#### Dataset excerpts
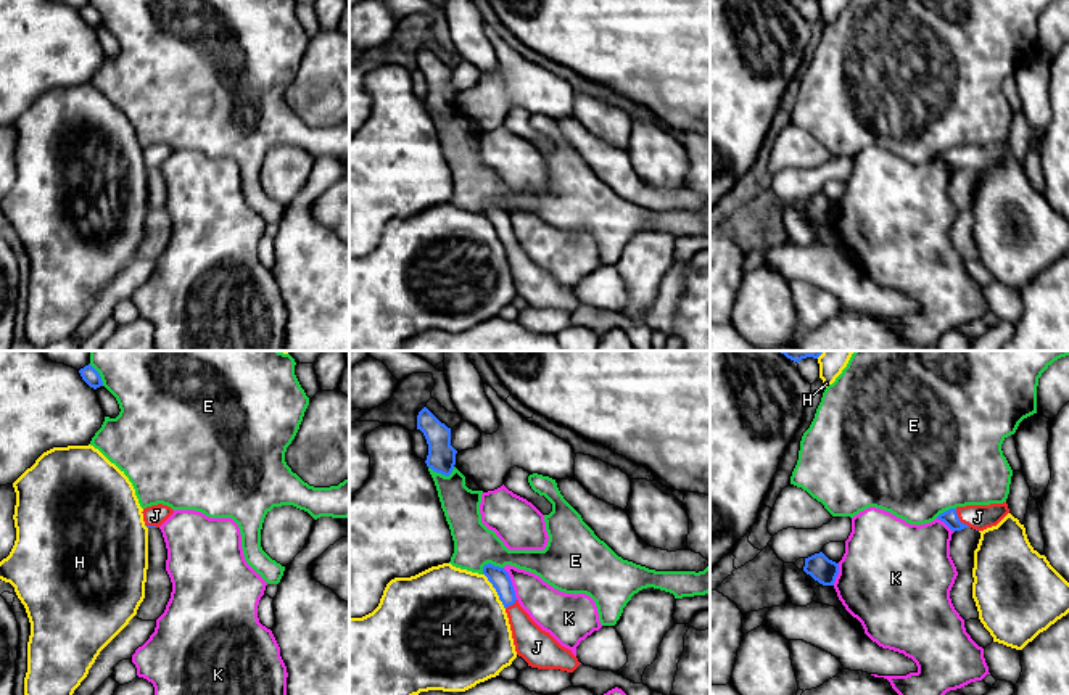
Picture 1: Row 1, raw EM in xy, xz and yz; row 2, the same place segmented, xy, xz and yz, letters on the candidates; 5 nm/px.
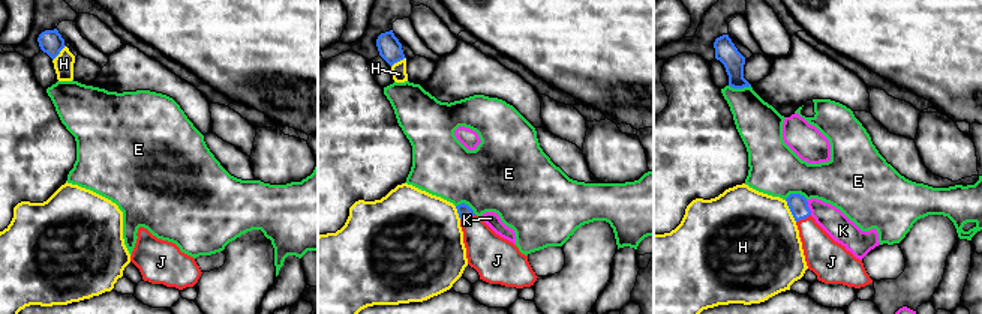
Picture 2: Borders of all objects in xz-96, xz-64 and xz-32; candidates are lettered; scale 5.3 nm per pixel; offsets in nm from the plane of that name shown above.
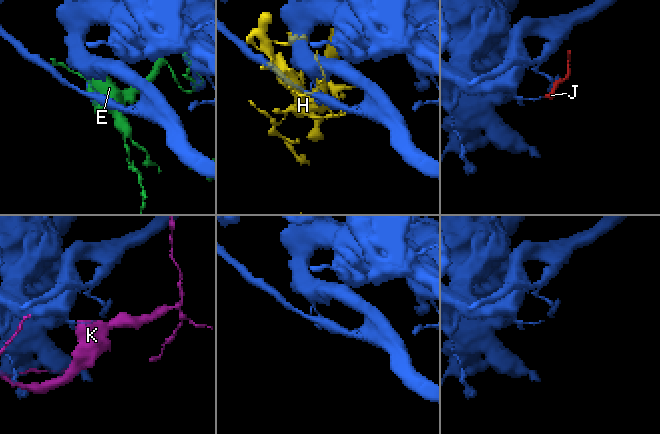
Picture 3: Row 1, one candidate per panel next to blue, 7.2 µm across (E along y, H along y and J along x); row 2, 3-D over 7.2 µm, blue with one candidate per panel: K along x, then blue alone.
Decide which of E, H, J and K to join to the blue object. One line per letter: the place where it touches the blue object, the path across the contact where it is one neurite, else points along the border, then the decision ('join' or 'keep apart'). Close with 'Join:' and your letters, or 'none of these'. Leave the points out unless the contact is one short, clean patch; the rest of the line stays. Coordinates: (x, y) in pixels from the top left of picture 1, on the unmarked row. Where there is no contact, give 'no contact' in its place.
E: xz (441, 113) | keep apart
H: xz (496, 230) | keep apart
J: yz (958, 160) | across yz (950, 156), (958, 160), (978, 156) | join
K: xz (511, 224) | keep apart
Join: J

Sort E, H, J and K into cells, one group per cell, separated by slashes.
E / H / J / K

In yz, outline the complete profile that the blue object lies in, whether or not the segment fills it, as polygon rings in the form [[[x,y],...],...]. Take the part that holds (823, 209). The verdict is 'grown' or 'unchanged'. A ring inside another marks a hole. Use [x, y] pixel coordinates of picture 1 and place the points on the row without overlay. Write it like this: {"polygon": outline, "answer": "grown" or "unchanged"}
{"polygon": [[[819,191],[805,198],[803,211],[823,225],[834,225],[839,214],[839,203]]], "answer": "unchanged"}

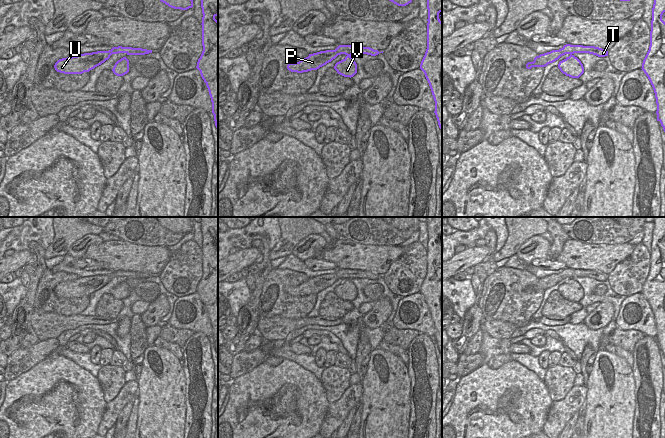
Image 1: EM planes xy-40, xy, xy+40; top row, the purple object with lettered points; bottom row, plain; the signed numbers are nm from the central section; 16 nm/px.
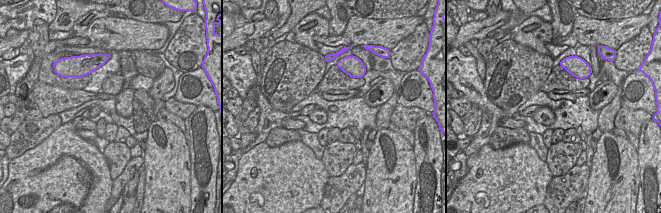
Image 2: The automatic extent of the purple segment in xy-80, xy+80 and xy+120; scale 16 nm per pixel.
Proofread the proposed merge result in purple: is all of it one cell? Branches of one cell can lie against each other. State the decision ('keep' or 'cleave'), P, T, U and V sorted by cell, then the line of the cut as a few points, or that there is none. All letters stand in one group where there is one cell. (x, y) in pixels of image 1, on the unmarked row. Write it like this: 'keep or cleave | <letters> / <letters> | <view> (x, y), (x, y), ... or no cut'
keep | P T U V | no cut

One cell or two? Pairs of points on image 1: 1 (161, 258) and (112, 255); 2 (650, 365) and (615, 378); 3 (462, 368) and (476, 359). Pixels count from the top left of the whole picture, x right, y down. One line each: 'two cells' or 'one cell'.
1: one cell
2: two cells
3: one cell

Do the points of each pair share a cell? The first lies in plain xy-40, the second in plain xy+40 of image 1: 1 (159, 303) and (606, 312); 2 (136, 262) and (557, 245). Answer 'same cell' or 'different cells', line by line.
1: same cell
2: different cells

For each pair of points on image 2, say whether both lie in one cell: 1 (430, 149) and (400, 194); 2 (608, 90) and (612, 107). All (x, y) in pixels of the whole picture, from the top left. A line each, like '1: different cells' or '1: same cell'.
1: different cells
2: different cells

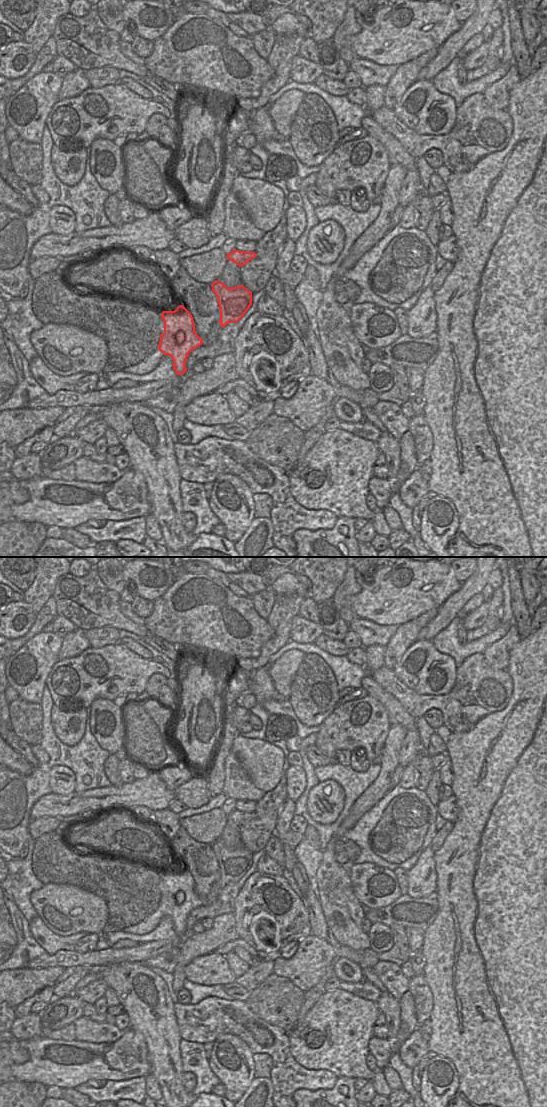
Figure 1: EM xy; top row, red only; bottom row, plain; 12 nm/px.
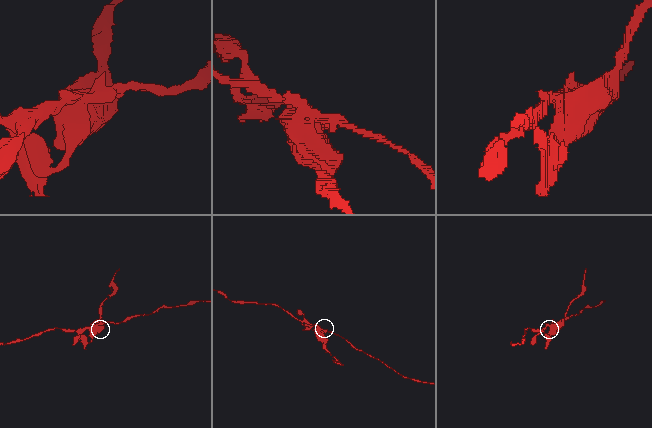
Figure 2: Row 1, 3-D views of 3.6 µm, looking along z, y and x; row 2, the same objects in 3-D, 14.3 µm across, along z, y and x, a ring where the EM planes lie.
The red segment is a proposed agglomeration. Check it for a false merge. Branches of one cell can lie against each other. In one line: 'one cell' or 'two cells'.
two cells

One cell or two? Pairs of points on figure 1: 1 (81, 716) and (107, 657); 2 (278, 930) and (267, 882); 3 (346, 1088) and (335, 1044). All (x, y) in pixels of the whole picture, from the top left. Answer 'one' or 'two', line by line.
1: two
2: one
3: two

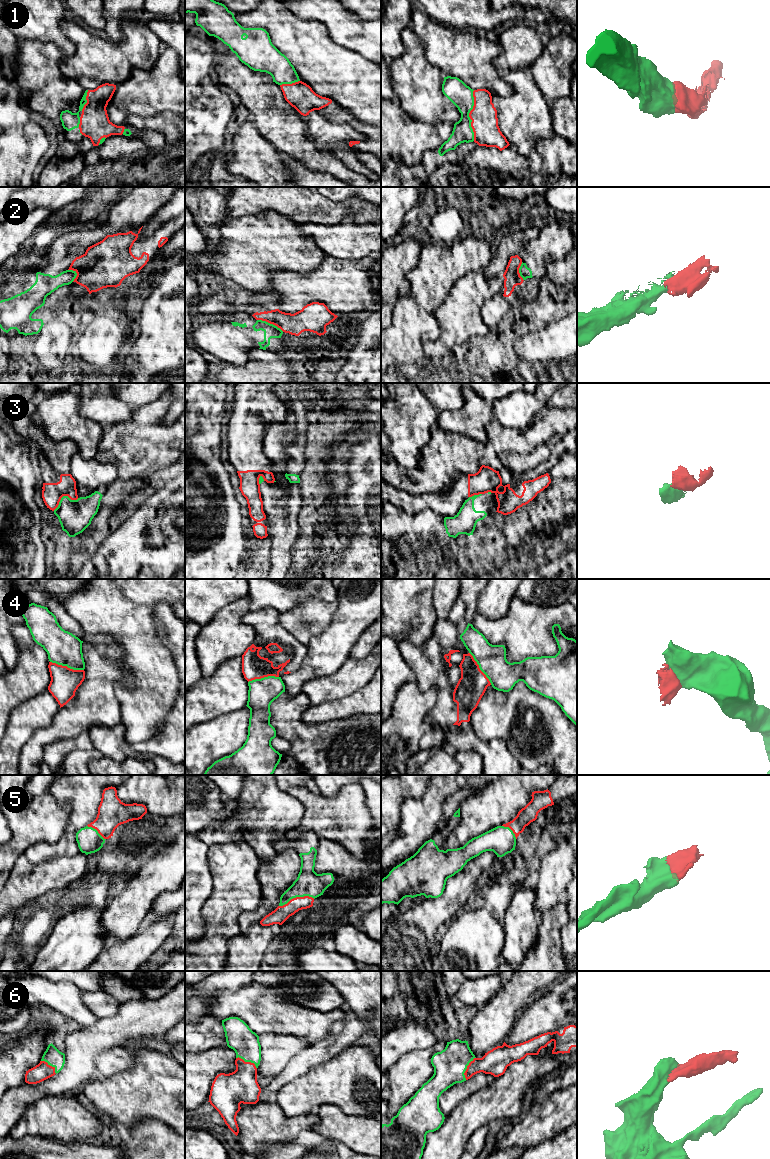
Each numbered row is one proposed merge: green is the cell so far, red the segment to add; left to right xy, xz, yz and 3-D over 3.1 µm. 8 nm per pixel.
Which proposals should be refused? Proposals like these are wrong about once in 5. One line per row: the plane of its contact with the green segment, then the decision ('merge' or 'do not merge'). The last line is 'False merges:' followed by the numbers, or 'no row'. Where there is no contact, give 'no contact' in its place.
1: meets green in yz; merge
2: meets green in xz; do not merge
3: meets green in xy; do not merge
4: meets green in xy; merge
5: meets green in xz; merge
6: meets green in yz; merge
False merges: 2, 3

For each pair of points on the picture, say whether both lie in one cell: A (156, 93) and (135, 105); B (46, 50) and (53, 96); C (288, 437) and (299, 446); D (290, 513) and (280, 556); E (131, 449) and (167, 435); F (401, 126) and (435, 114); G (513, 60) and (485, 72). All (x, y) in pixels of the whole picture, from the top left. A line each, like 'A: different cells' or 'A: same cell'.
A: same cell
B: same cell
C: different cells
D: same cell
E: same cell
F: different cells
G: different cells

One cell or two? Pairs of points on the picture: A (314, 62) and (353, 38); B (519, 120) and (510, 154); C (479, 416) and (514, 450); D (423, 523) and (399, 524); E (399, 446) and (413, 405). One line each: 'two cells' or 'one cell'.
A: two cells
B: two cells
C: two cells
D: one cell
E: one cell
########
What the exercise asks: Above are the records; print them all exactly and keep the pictures out.

Answer space:
Picture 1: Row 1, raw EM in xy, xz and yz; row 2, the same place segmented, xy, xz and yz, letters on the candidates; 5 nm/px.
Picture 2: Borders of all objects in xz-96, xz-64 and xz-32; candidates are lettered; scale 5.3 nm per pixel; offsets in nm from the plane of that name shown above.
Picture 3: Row 1, one candidate per panel next to blue, 7.2 µm across (E along y, H along y and J along x); row 2, 3-D over 7.2 µm, blue with one candidate per panel: K along x, then blue alone.
Decide which of E, H, J and K to join to the blue object. One line per letter: the place where it touches the blue object, the path across the contact where it is one neurite, else points along the border, then the decision ('join' or 'keep apart'). Close with 'Join:' and your letters, or 'none of these'. Leave the points out unless the contact is one short, clean patch; the rest of the line stays. Coordinates: (x, y) in pixels from the top left of picture 1, on the unmarked row. Where there is no contact, give 'no contact' in its place.
E: xz (441, 113) | keep apart
H: xz (496, 230) | keep apart
J: yz (958, 160) | across yz (950, 156), (958, 160), (978, 156) | join
K: xz (511, 224) | keep apart
Join: J

Sort E, H, J and K into cells, one group per cell, separated by slashes.
E / H / J / K

In yz, outline the complete profile that the blue object lies in, whether or not the segment fills it, as polygon rings in the form [[[x,y],...],...]. Take the part that holds (823, 209). The verdict is 'grown' or 'unchanged'. A ring inside another marks a hole. Use [x, y] pixel coordinates of picture 1 and place the points on the row without overlay. Write it like this: {"polygon": outline, "answer": "grown" or "unchanged"}
{"polygon": [[[819,191],[805,198],[803,211],[823,225],[834,225],[839,214],[839,203]]], "answer": "unchanged"}

Image 1: EM planes xy-40, xy, xy+40; top row, the purple object with lettered points; bottom row, plain; the signed numbers are nm from the central section; 16 nm/px.
Image 2: The automatic extent of the purple segment in xy-80, xy+80 and xy+120; scale 16 nm per pixel.
Proofread the proposed merge result in purple: is all of it one cell? Branches of one cell can lie against each other. State the decision ('keep' or 'cleave'), P, T, U and V sorted by cell, then the line of the cut as a few points, or that there is none. All letters stand in one group where there is one cell. (x, y) in pixels of image 1, on the unmarked row. Write it like this: 'keep or cleave | <letters> / <letters> | <view> (x, y), (x, y), ... or no cut'
keep | P T U V | no cut

One cell or two? Pairs of points on image 1: 1 (161, 258) and (112, 255); 2 (650, 365) and (615, 378); 3 (462, 368) and (476, 359). Pixels count from the top left of the whole picture, x right, y down. One line each: 'two cells' or 'one cell'.
1: one cell
2: two cells
3: one cell

Do the points of each pair share a cell? The first lies in plain xy-40, the second in plain xy+40 of image 1: 1 (159, 303) and (606, 312); 2 (136, 262) and (557, 245). Answer 'same cell' or 'different cells', line by line.
1: same cell
2: different cells

For each pair of points on image 2, say whether both lie in one cell: 1 (430, 149) and (400, 194); 2 (608, 90) and (612, 107). All (x, y) in pixels of the whole picture, from the top left. A line each, like '1: different cells' or '1: same cell'.
1: different cells
2: different cells

Figure 1: EM xy; top row, red only; bottom row, plain; 12 nm/px.
Figure 2: Row 1, 3-D views of 3.6 µm, looking along z, y and x; row 2, the same objects in 3-D, 14.3 µm across, along z, y and x, a ring where the EM planes lie.
The red segment is a proposed agglomeration. Check it for a false merge. Branches of one cell can lie against each other. In one line: 'one cell' or 'two cells'.
two cells

One cell or two? Pairs of points on figure 1: 1 (81, 716) and (107, 657); 2 (278, 930) and (267, 882); 3 (346, 1088) and (335, 1044). All (x, y) in pixels of the whole picture, from the top left. Answer 'one' or 'two', line by line.
1: two
2: one
3: two

Each numbered row is one proposed merge: green is the cell so far, red the segment to add; left to right xy, xz, yz and 3-D over 3.1 µm. 8 nm per pixel.
Which proposals should be refused? Proposals like these are wrong about once in 5. One line per row: the plane of its contact with the green segment, then the decision ('merge' or 'do not merge'). The last line is 'False merges:' followed by the numbers, or 'no row'. Where there is no contact, give 'no contact' in its place.
1: meets green in yz; merge
2: meets green in xz; do not merge
3: meets green in xy; do not merge
4: meets green in xy; merge
5: meets green in xz; merge
6: meets green in yz; merge
False merges: 2, 3

For each pair of points on the picture, say whether both lie in one cell: A (156, 93) and (135, 105); B (46, 50) and (53, 96); C (288, 437) and (299, 446); D (290, 513) and (280, 556); E (131, 449) and (167, 435); F (401, 126) and (435, 114); G (513, 60) and (485, 72). All (x, y) in pixels of the whole picture, from the top left. A line each, like 'A: different cells' or 'A: same cell'.
A: same cell
B: same cell
C: different cells
D: same cell
E: same cell
F: different cells
G: different cells

One cell or two? Pairs of points on the picture: A (314, 62) and (353, 38); B (519, 120) and (510, 154); C (479, 416) and (514, 450); D (423, 523) and (399, 524); E (399, 446) and (413, 405). One line each: 'two cells' or 'one cell'.
A: two cells
B: two cells
C: two cells
D: one cell
E: one cell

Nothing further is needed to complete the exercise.